Gaining a bad reputation
Despite his early promise, Sheridan's reputation soon soured in the UK due to his repeated tardiness and often showing up at venues minus his guitar. A booking by German club owner Bruno Koschmider set his career on a new path as he and his band decamped to Hamburg to play a string of shows. When his bandmates chose to return to England at the end of the engagement, Sheridan opted to remain in Germany.
Sheridan soon met another Koschmider booking there: a raw, young band called The Beatles, then starting a 3-month residency at The Indra Club. The four young Liverpudlians jumped at the chance to learn from the more established Sheridan. George Harrison in particular rehearsed endlessly with Sheridan to improve his own guitar playing.
The relationship rapidly became symbiotic: the Beatles often played back up for Sheridan, while he regularly appeared on stage with them. It was during one such appearance that Bert Kaempfert, a representative of Polydor Germany, saw the commercial potential in the lineup. Ironically, it was Sheridan who was singled out for stardom. The Beatles were relegated to backing band duties.
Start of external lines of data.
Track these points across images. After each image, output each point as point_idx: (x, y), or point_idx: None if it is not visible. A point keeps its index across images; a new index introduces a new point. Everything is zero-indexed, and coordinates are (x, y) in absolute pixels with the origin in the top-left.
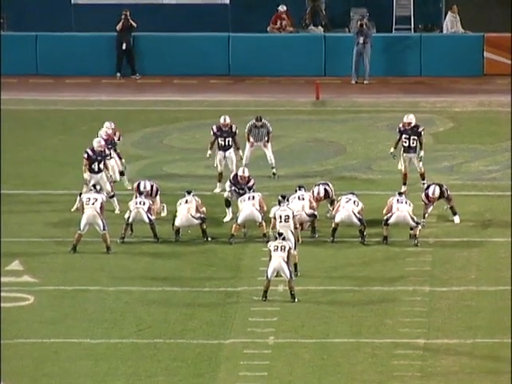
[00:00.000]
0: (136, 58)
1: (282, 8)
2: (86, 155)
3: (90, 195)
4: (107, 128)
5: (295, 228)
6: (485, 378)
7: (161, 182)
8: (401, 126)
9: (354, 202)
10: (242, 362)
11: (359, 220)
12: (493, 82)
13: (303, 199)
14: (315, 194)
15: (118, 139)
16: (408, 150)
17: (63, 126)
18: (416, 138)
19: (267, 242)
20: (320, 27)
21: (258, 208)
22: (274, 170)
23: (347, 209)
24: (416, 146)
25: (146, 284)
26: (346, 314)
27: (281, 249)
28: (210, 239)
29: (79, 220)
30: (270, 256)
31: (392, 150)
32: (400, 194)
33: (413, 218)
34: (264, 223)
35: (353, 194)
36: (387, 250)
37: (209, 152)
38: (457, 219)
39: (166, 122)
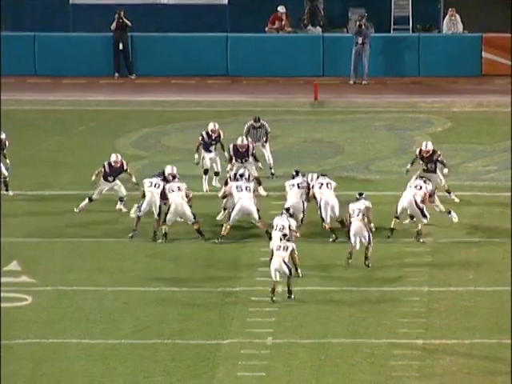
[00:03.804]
0: (134, 58)
1: (282, 9)
2: (102, 168)
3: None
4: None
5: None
6: (483, 378)
7: None
8: (418, 152)
9: (328, 184)
10: (240, 362)
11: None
12: (491, 82)
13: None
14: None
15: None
16: (427, 171)
17: (61, 126)
18: (433, 164)
19: (270, 238)
20: (318, 27)
21: (254, 201)
22: (273, 171)
23: (325, 193)
24: (435, 168)
25: (144, 284)
26: (343, 314)
27: (283, 249)
28: (202, 236)
29: (77, 220)
30: (272, 255)
31: (408, 166)
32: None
33: (420, 207)
34: (263, 221)
35: (323, 175)
36: (385, 251)
37: (196, 156)
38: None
39: (163, 123)
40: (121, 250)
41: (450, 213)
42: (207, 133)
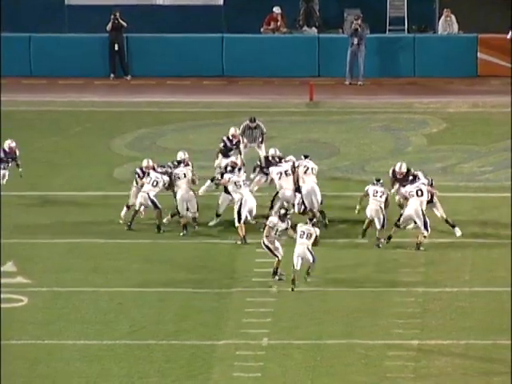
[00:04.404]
0: (129, 59)
1: (277, 10)
2: (136, 175)
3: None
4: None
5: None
6: (478, 378)
7: None
8: (391, 172)
9: (312, 169)
10: (236, 363)
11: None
12: (486, 82)
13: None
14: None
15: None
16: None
17: (56, 127)
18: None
19: (294, 226)
20: (314, 28)
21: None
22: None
23: (308, 182)
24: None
25: (139, 285)
26: (338, 315)
27: (307, 236)
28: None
29: (73, 221)
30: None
31: (393, 191)
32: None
33: (425, 219)
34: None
35: (306, 157)
36: (380, 251)
37: (217, 162)
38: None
39: (159, 123)
40: (116, 251)
41: (454, 227)
42: (228, 138)
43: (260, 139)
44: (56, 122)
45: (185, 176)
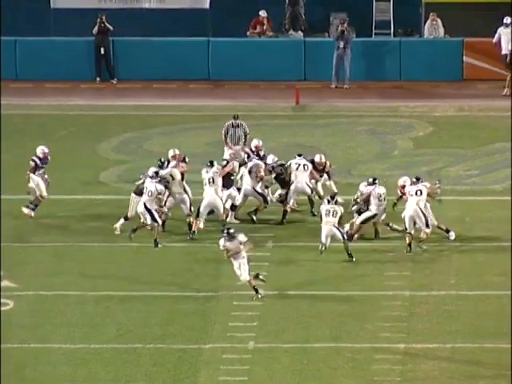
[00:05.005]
0: (116, 62)
1: (263, 14)
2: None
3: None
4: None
5: None
6: (464, 382)
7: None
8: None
9: (304, 166)
10: (222, 366)
11: (310, 188)
12: (472, 86)
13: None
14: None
15: None
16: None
17: (43, 130)
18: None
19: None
20: (300, 32)
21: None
22: None
23: (299, 177)
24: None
25: (125, 289)
26: (325, 318)
27: (332, 214)
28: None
29: (59, 225)
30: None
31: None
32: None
33: (425, 216)
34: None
35: (300, 155)
36: (367, 255)
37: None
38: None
39: (145, 127)
40: (102, 255)
41: (448, 232)
42: (251, 149)
43: (243, 139)
44: (42, 125)
45: (173, 178)
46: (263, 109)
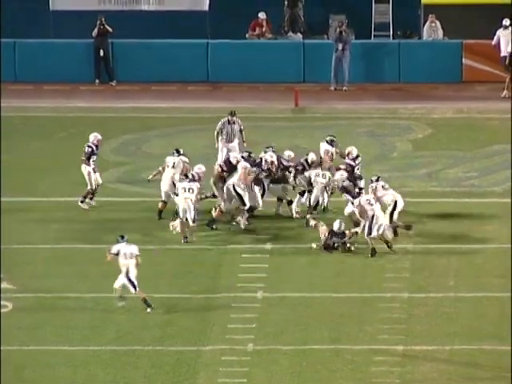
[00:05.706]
0: (115, 64)
1: (262, 16)
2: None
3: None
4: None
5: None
6: None
7: (139, 189)
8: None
9: (323, 175)
10: (221, 368)
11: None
12: (471, 88)
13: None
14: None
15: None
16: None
17: (42, 132)
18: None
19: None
20: (299, 34)
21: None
22: None
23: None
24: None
25: (124, 291)
26: (324, 320)
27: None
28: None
29: (58, 227)
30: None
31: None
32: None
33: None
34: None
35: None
36: (365, 257)
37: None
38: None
39: (144, 129)
40: (102, 257)
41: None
42: (306, 160)
43: (240, 136)
44: (41, 127)
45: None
46: (262, 111)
On two days in June 1961, the makeshift group recorded seven songs. The single "My Bonnie," credited to Tony Sheridan and the Beat Brothers, reached Number 5 on the German Hit Parade. Now one of the most sought-after pieces of Beatles memorabilia, the single is one of the most expensive 45rpms of all time. In 2007 a copy was sold at auction for $15,000.
A change of direction
Sheridan's musical style abruptly changed in the mid 60s. The move towards blues and jazz alienated much of his rock and roll fanbase. Performing for Allied troops in Vietnam in 1967, Sheridan was rewarded by being made an honorary Captain in the United States Army.
In the early 70s, Sheridan was responsible for a popular West German radio program which played blues music and reappeared on stage in 1978 at the reopening of Hamburg’s legendary Star Club.
He lived in Seestermühe, a village north of Hamburg, where, in addition to music, he also designed coats of arms. His last credit on a recording was on Dave Humphries 2008 album, "…and so it goes." Sheridan played on five of the album's eleven tracks.
Despite his achievements as a respected musician in his own right, it will always be his association with The Beatles during their earliest years that assures Sheridan a place in the music history books. Paul McCartney referred to him as "The Teacher" due to his influence on the foursome during their coming-of-age period.